Verifying a block hash yourself
If you want to prove to yourself that mainchain blocks really are X13 hashes, grab any block header from the explorer and hash it:
$ motacoin-cli getblockheader "<blockhash>" false
# returns the 80-byte serialized header as hex
# Compute X13 of that header with a reference library:
$ python3 -c "
import x13_hash, binascii
header = bytes.fromhex('<the hex above>')

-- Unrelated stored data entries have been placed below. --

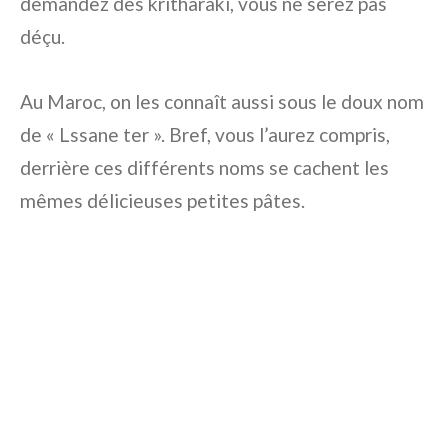
demandez des kritharaki, vous ne serez pas
déçu.
Au Maroc, on les connaît aussi sous le doux nom
de « Lssane ter ». Bref, vous l’aurez compris,
derrière ces différents noms se cachent les
mêmes délicieuses petites pâtes.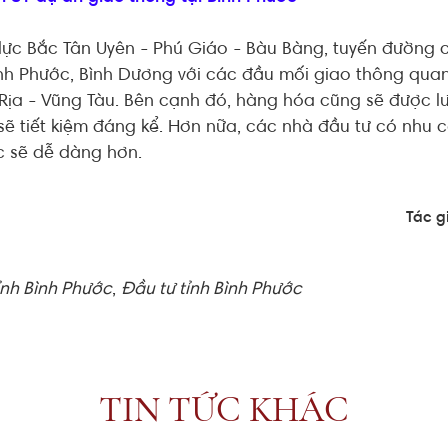
 lực Bắc Tân Uyên - Phú Giáo - Bàu Bàng, tuyến đường c
Bình Phước, Bình Dương với các đầu mối giao thông quan
Rịa - Vũng Tàu. Bên cạnh đó, hàng hóa cũng sẽ được lưu
sẽ tiết kiệm đáng kể. Hơn nữa, các nhà đầu tư có nhu 
c sẽ dễ dàng hơn.
Tác gi
ỉnh Bình Phước
,
Đầu tư tỉnh Bình Phước
TIN TỨC KHÁC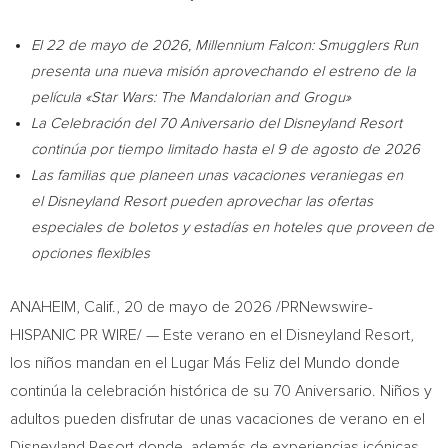
El 22 de mayo de 2026, Millennium Falcon: Smugglers Run
presenta una nueva misión aprovechando el estreno de la
película «Star Wars: The Mandalorian and Grogu»
La Celebración del 70 Aniversario del Disneyland Resort
continúa por tiempo limitado hasta el 9 de agosto de 2026
Las familias que planeen unas vacaciones veraniegas en
el Disneyland Resort pueden aprovechar las ofertas
especiales de boletos y estadías en hoteles que proveen de
opciones flexibles
ANAHEIM, Calif.
,
20 de mayo de 2026
/PRNewswire-
HISPANIC PR WIRE/ — Este verano en el Disneyland Resort,
los niños mandan en el Lugar Más Feliz del Mundo donde
continúa la celebración histórica de su 70 Aniversario. Niños y
adultos pueden disfrutar de unas vacaciones de verano en el
Disneyland Resort donde, además de experiencias icónicas,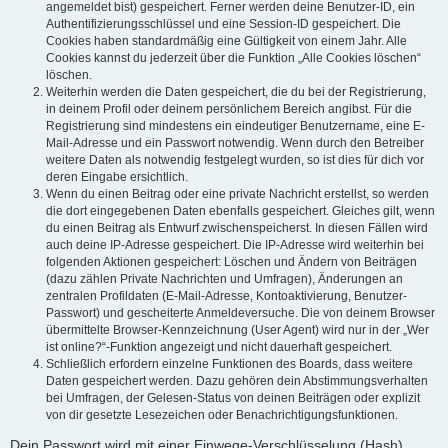
angemeldet bist) gespeichert. Ferner werden deine Benutzer-ID, ein
Authentifizierungsschlüssel und eine Session-ID gespeichert. Die
Cookies haben standardmäßig eine Gültigkeit von einem Jahr. Alle
Cookies kannst du jederzeit über die Funktion „Alle Cookies löschen“
löschen.
Weiterhin werden die Daten gespeichert, die du bei der Registrierung,
in deinem Profil oder deinem persönlichem Bereich angibst. Für die
Registrierung sind mindestens ein eindeutiger Benutzername, eine E-
Mail-Adresse und ein Passwort notwendig. Wenn durch den Betreiber
weitere Daten als notwendig festgelegt wurden, so ist dies für dich vor
deren Eingabe ersichtlich.
Wenn du einen Beitrag oder eine private Nachricht erstellst, so werden
die dort eingegebenen Daten ebenfalls gespeichert. Gleiches gilt, wenn
du einen Beitrag als Entwurf zwischenspeicherst. In diesen Fällen wird
auch deine IP-Adresse gespeichert. Die IP-Adresse wird weiterhin bei
folgenden Aktionen gespeichert: Löschen und Ändern von Beiträgen
(dazu zählen Private Nachrichten und Umfragen), Änderungen an
zentralen Profildaten (E-Mail-Adresse, Kontoaktivierung, Benutzer-
Passwort) und gescheiterte Anmeldeversuche. Die von deinem Browser
übermittelte Browser-Kennzeichnung (User Agent) wird nur in der „Wer
ist online?“-Funktion angezeigt und nicht dauerhaft gespeichert.
Schließlich erfordern einzelne Funktionen des Boards, dass weitere
Daten gespeichert werden. Dazu gehören dein Abstimmungsverhalten
bei Umfragen, der Gelesen-Status von deinen Beiträgen oder explizit
von dir gesetzte Lesezeichen oder Benachrichtigungsfunktionen.
Dein Passwort wird mit einer Einwege-Verschlüsselung (Hash)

h = x13_hash.getPoWHash(header)
print(binascii.hexlify(h[::-1]).decode()) # reversed to match little-endian display
"The result should exactly equal the block hash reported by getblockhash(height). This is how any node validates every block on the chain — nothing magical, just thirteen hashes in sequence.
Why not just SHA-256?
Because MotaCoin is not trying to outcompete Bitcoin on raw security per dollar. The design philosophy is diverse, verifiable, GPU-friendly — a chain where a single ASIC vendor can't dominate block production, where multiple independent cryptographic primitives protect the header, and where no one algorithm's flaw is existential.
For a cannabis-community payment chain with 4:20 block times and an inverted-escrow Solana bridge, X13 is exactly the right fit: fast enough on commodity hardware, cryptographically overdetermined, and historically consistent since 2019.
src/crypto/ — Blake, BMW, Grøstl, JH, Keccak, Skein, Luffa, CubeHash, SHAvite-3, SIMD, Echo, Hamsi, and Fugue each live in their own compilation unit.